The pattern of scavenging also didn’t match the feeding behavior of canines in the wild. When dogs scavenged dead owners indoors, 73 percent of cases involved bites to the face, and just 15 percent had bites to the abdomen. […]”
And, they may be listening to a deeper, wilder voice inside them from their deep evolutionary past — that overrides the more recent effect of their owner:
“‘One possible explanation for such behavior is that a pets will try to help an unconscious owner first by licking or nudging, […] but when this fails to produce any results the behavior of the animal can become more frantic and in a state of panic, can lead to biting.’
From biting, it’s an easy jump to eating, [forensic anthropologist Carolyn] Rando says: ‘So it’s not necessarily that the dog wants to eat, but eating gets stimulated when they taste blood.’”
To which I say, “Not on my watch!” I am sure we can train Jill (who is smart enough to open doors for herself) or Samson (who knows how to keep a cool head in an emergency) to call for help if we fall down the well. They will be the exception, of course.
I had a productive conversation with a friend this week, in which we potayto–potahto-ed over the world’s most controversial herb, cilantro. I love it, and welcome its delicate flavour in anything from curry to scrambled eggs. He loathes it, swears it tastes like “metal soap,” and would willingly launch every last ounce of it into the sun.
Science has shown that my violently anti-cilantro friend shares a genetic heritage with up to 14% of the world’s population, that causes them to be sensitive to aldehydes in cilantro that are chemically similar to aldehydes that are byproducts of soapmaking. (Soapy = poisonous makes a compelling reason to avoid the herb!) Since I can’t detect the soapiness, I find myself in the population whose bodies won’t reject cilantro as possible poison, making me… a dinosaur?
Perhaps literally, says a new study from evolutionary psychologists at the University of Baltimore!
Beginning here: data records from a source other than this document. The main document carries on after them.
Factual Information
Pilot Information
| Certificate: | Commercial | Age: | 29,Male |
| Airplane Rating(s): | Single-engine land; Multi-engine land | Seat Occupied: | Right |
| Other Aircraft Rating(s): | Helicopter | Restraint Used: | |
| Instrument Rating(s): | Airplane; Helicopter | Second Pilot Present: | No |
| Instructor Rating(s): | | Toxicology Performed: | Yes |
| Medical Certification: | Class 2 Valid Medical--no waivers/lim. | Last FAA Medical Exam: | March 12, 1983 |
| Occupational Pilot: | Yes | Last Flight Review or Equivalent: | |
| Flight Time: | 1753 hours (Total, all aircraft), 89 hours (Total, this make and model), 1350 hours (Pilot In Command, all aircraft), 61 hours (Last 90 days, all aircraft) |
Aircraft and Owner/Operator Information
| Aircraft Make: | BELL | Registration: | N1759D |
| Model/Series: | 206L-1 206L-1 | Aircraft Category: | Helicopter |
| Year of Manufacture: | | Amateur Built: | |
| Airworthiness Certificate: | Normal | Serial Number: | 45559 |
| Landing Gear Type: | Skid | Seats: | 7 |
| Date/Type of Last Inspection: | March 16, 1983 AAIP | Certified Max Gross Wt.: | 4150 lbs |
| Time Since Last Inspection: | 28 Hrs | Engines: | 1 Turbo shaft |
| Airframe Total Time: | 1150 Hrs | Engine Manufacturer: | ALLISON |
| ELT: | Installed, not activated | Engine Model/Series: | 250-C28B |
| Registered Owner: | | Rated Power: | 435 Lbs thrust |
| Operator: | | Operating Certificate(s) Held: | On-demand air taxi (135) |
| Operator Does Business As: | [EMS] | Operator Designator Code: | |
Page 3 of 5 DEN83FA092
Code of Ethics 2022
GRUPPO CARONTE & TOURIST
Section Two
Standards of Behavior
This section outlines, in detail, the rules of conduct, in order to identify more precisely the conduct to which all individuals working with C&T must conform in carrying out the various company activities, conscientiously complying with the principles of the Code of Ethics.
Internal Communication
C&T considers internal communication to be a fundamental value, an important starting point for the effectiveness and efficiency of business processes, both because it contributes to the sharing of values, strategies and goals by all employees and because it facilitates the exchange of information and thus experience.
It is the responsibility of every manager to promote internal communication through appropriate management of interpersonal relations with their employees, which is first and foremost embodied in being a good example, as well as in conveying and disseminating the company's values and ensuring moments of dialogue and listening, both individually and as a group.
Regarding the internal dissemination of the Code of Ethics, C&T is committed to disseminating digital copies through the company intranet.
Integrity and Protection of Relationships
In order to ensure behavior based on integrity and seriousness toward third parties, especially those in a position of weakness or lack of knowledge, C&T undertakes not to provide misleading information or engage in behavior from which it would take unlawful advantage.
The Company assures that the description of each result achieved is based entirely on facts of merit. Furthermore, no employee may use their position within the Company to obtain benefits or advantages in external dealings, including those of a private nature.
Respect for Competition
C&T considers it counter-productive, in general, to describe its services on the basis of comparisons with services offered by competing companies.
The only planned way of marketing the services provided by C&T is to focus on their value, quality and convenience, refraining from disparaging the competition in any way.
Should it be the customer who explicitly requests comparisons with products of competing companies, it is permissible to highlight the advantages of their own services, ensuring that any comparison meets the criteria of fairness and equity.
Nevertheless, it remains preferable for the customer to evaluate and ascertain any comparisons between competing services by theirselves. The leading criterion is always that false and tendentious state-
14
Turns out that, with similar, foolishly self-destructive tastebuds, dinosaurs may have contributed to their own demise by persisting in chowing down on harmful angiosperms, not realizing their danger. From Phys.org:
“‘Learned taste aversion’ is an evolutional defense seen in many species, in which the animal learns to associate the consumption of a plant or other food with negative consequences, such as feeling ill. […]
The first flowering plants, called angiosperms, appear in the fossil record well before the asteroid impact and right before the dinosaurs began to gradually disappear. [Study leaders Gordon Gallup and Michael] Frederick claim that as plants were evolving and developing toxic defenses, dinosaurs continued eating them despite gastrointestinal distress. Although there is uncertainty about exactly when flowering plants developed toxicity and exactly how long it took them to proliferate, Gallup and Frederick note that their appearance coincides with the gradual disappearance of dinosaurs.”
While climate change due to asteroid impact definitely had an effect, an overall weakening of the dinosaurs through diet neatly explains how long it took them to become extinct — over millions of years both before and after the asteroid hit. That’s a cosmic timeline that brings me comfort: at least I can still enjoy ALL THE CILANTRO for the more human-scale time I personally have left!